Phylogenetic analyses

Phylogenetic trees were reconstructed for the concatenated mt dataset and for each rRNA dataset using both ML and Bayesian approaches. The mt ML tree was reconstructed using IQ-TREE 2.2.2.6 [79] using model finder plus [80] and 1,000 non-parametric bootstraps (option: -m MFP -b 1000). The evolutionary models were chosen based on the corrected Akaike Information Criterion and were MTZOA + F + I + G4, GTR + F + G4, and the GTR + F + I + R3 for the mt protein-coding genes, the 18S rRNA and the 28S rRNA datasets, respectively. Bayesian phylogenies were inferred with the program Phylobayes-MPI-1.8 [81], under the CAT-GTR mixture model. For each dataset four chains were run in parallel for 95,000 iterations. Burn-in was set to 5,000 trees, and trees were sampled every 10 iterations. Convergence was assessed using the bpcomp and tracecomp programs (from the PhyloBayes package [81]) and visually by plotting the value of each parameter from the “.trace” files as a function of the number of iterations.

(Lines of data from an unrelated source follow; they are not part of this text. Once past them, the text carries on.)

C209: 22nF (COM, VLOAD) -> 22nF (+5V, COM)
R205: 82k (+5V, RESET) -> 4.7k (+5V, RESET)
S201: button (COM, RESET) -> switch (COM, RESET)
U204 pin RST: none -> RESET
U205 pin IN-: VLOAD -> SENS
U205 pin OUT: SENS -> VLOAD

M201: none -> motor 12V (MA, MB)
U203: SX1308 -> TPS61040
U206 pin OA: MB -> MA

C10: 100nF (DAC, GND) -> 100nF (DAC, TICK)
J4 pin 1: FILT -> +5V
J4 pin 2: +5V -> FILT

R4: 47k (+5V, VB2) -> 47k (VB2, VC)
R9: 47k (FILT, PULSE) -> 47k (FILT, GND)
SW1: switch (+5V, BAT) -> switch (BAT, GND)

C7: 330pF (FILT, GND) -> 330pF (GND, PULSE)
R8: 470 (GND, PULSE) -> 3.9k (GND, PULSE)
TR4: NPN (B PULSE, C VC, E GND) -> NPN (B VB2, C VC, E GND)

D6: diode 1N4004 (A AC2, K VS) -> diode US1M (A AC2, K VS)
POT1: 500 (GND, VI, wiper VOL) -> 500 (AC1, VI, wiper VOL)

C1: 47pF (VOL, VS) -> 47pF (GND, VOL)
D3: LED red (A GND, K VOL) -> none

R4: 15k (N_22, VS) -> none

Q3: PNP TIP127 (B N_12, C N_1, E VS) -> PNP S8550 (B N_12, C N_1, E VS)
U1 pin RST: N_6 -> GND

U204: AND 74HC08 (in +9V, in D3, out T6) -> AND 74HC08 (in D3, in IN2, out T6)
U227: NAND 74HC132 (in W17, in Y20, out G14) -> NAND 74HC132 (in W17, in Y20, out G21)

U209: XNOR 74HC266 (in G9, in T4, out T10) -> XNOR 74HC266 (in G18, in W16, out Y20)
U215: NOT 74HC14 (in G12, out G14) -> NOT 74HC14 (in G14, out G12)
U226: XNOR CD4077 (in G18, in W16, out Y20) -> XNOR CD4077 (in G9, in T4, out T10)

Specifically, we verified that each parameter reached a plateau before the burnin threshold and that, for each of the three analyses, the maximum discrepancy (max_diff) observed across all bipartitions was below 0.05. Similarly, we verified that for all parameters the discrepancies (rel_diff) were below 0.15 and the minimum effective size (effsize) greater than 300 at the end of the run. Following Novosolov et al. [3] and Chang et al. [2] P. hydriforme was used to root the phylogenetic trees. Of note, we do not expect long-branch attraction or saturation to substantially affect the reconstructed tree because: (a) we employed models including CAT-GTR, which are known to minimize the chances of such phenomena [82]; (b) for the mt genes, we analyzed also amino-acid characters, which are less susceptible to saturation.